Rick Owens pumped up the volume and flashed the flesh with a fun, less-is-more collection that was all about performance, posing and theatrical gestures. True, Owens usually thinks big, and his world is almost always a stage — or a big dance floor.
This time, though, his approach was different. Owens was thinking about “all the clutter of the world nowadays, and so I wanted to simplify things and make them sleeker.” He considered “the graphics of exposed skin” and exaggerated shapes to counterbalance the clutter. “I’m streamlining, simplifying, exaggerating.”
Owens swaddled his models in periwinkle or cinnamon cashmere, creating one-leg or one-arm jumpsuits, and putting the focus on the flesh — an exposed thigh or a bare arm, shoulder or midriff.

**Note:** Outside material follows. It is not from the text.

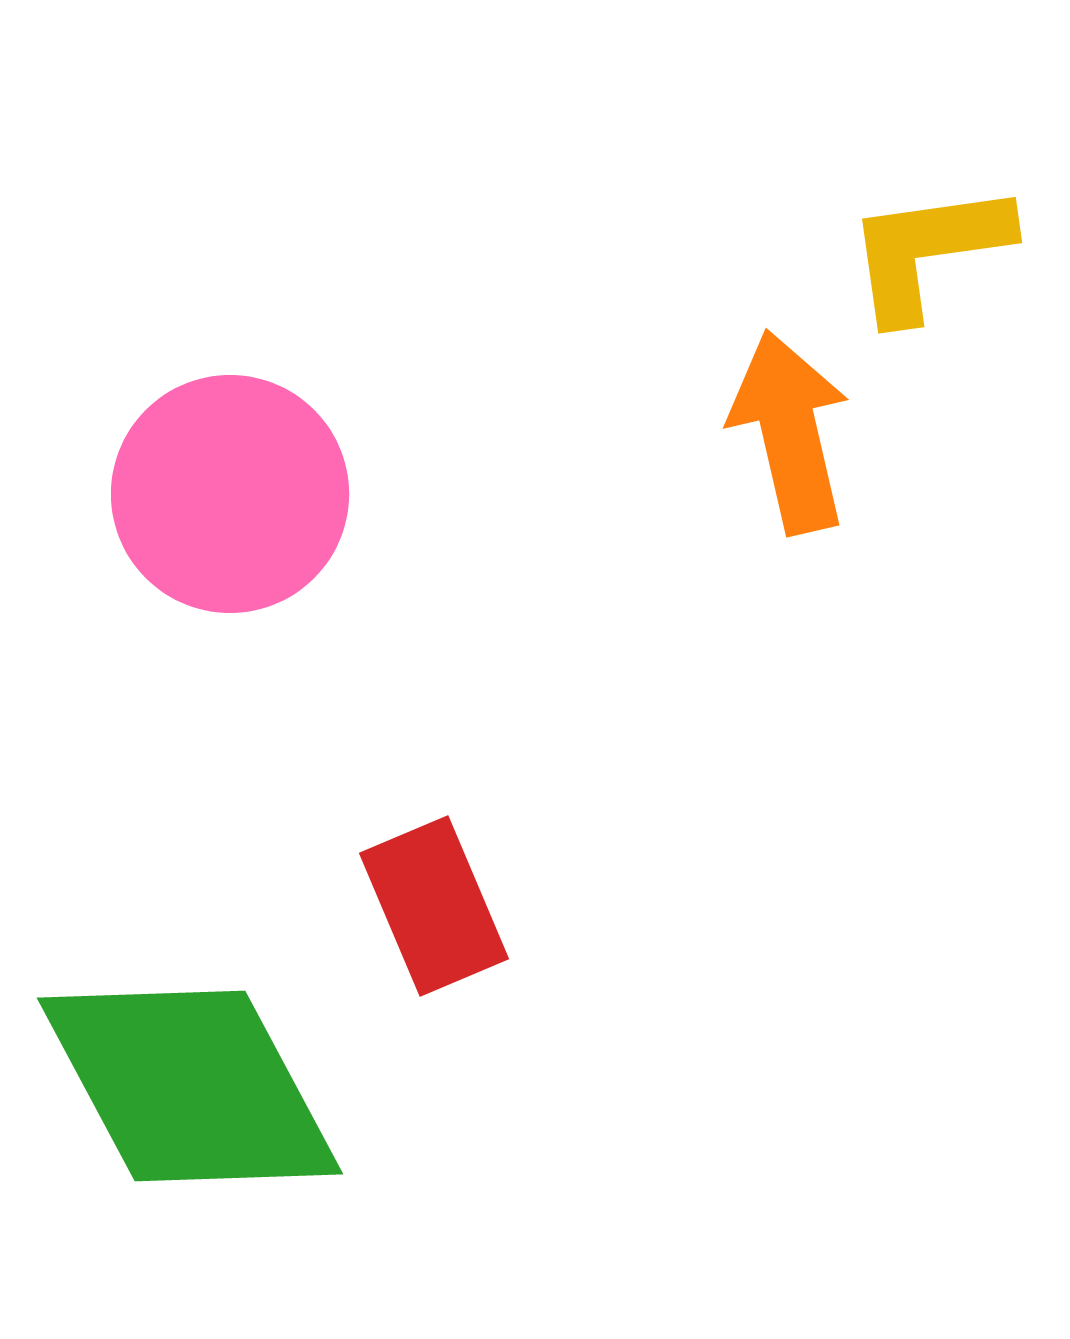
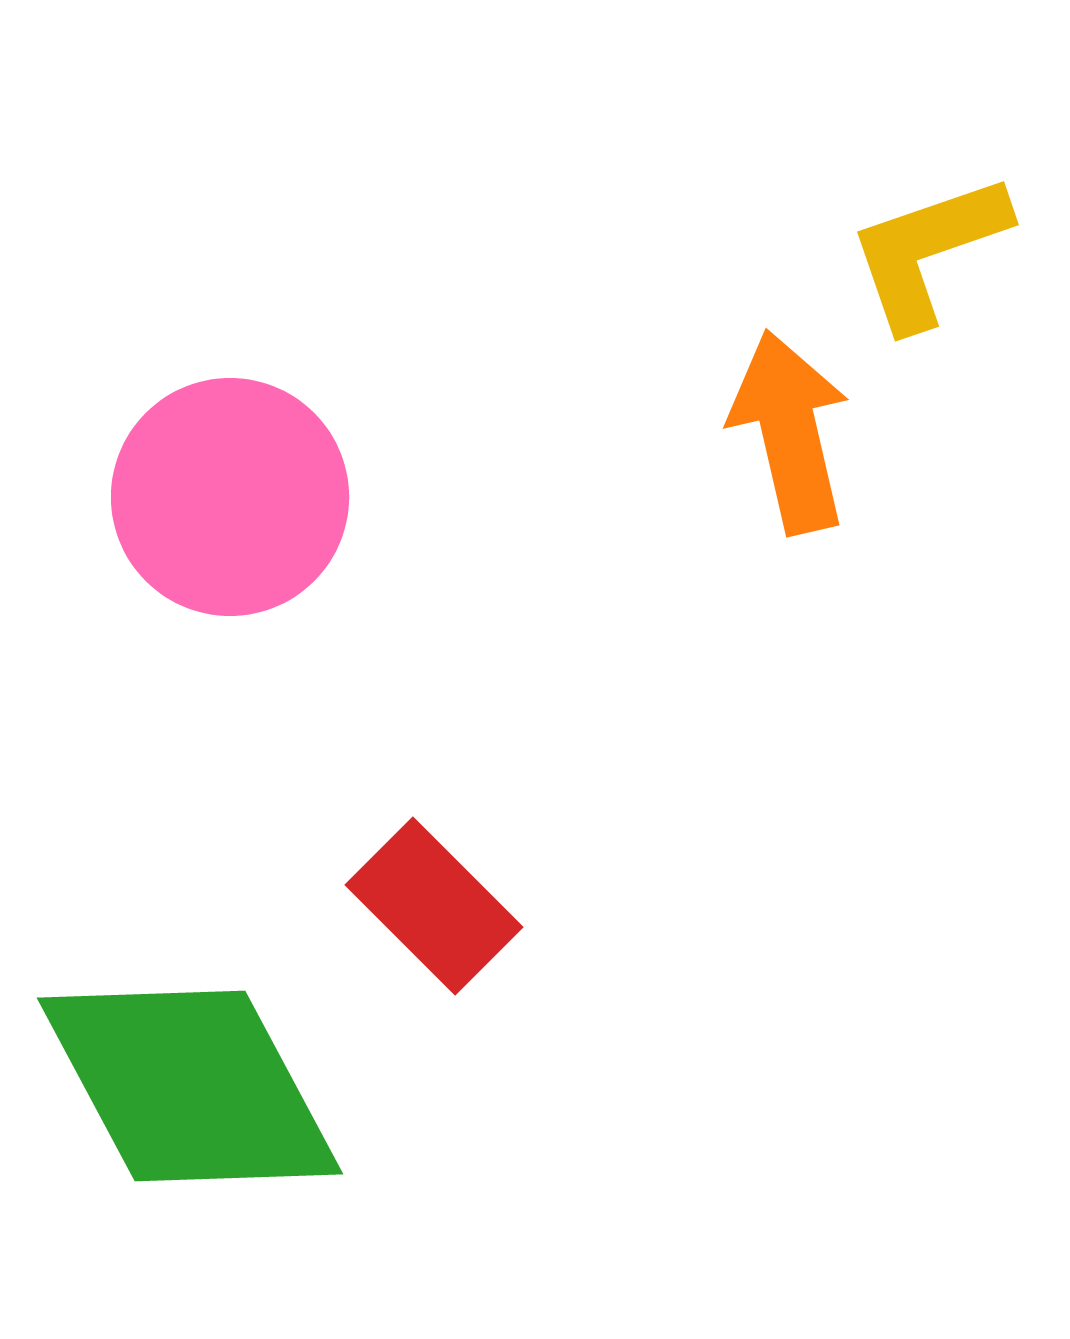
yellow L-shape: rotated 11 degrees counterclockwise
pink circle: moved 3 px down
red rectangle: rotated 22 degrees counterclockwise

Chunky plexiglass-heeled platforms with metal toe guards gave these tall fellas even more height and longer daddy-long-leg proportions.
The designer balanced all that spindly height with pointed shoulders of epic proportions on short jackets, long coats and blanket-like puffers. They certainly swaggered, as long black coats or cinnamon colored ones with 3-D ridges.
Not all the collection skewed to extremes: For lower-key customers, there were lean tailored, two-button jackets, long and short shearlings in off-kilter combinations like periwinkle and rust, and overcoats with little straps at the back, or two-tone leather panels stitched onto the shoulders.
Leather jackets had a reptilian look, one was yellow with brown stains, while another sprouted blue scales.
“I don’t know exactly where it’s going,” said Owens, “but I’m throwing in some exuberance and energy.” Those spidery legs and ham hock shoulders are definitely going places, although maybe not to the office just yet.